Crash d'un avion militaire en Bolivie

Encore un crash d'avion !

Il y en a eu plusieurs qui sont assez suspects ces derniers temps, en dehors de ceux que j'ai déjà signalés comme extrêmement suspects en juin et décembre derniers. 

Que donnent les statistiques sur les accidents d'avions ? 
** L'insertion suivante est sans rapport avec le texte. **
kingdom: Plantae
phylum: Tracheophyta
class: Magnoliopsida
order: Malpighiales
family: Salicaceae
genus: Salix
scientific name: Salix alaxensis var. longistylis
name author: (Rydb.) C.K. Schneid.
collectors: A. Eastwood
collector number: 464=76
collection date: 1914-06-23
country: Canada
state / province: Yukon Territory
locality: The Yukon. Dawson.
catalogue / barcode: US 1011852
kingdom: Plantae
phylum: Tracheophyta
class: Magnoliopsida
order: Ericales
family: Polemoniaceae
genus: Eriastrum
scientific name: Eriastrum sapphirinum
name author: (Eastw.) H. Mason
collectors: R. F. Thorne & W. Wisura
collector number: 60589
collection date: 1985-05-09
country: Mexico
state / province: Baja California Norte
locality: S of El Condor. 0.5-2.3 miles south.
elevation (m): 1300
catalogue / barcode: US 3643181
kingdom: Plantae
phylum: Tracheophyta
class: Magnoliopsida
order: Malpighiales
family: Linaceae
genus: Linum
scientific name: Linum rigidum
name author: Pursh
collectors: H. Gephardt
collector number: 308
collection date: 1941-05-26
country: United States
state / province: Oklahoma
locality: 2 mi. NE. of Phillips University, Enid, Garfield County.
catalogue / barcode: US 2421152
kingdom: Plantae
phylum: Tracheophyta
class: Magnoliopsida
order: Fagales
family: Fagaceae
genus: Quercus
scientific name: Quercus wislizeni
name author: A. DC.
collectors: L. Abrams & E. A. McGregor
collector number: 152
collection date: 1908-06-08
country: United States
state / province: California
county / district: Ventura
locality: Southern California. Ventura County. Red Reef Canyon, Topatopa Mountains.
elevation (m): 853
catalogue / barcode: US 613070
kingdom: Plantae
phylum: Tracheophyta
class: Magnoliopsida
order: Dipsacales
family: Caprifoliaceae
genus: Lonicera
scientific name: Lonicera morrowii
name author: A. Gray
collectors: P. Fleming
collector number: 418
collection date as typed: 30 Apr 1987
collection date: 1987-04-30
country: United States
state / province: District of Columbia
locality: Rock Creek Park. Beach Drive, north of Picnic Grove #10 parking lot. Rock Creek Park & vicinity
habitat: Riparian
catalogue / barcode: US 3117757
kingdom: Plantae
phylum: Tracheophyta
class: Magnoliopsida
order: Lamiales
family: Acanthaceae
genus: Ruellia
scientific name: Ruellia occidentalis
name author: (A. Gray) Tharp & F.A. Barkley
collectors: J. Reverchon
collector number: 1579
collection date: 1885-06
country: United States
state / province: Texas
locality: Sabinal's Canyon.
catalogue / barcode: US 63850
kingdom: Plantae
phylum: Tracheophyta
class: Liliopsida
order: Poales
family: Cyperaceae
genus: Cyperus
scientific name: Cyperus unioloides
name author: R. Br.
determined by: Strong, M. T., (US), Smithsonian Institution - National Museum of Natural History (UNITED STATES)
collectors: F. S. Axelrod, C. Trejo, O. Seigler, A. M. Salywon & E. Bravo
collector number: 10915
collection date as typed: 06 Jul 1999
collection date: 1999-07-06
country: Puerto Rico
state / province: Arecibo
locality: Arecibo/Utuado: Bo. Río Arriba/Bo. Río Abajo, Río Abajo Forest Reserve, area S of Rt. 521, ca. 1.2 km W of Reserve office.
Ne seraient-ils pas un peu plus nombreux que d'habitude depuis quelques mois ?

Cette fois, l'avion était rempli de billets et les pillards se sont précipités sur le lieu du crash...

Savez-vous ce que nous sommes par ici, autrefois ?

Des naufrageurs...

L'activité a perduré, elle se perpétue sous des formes modernes.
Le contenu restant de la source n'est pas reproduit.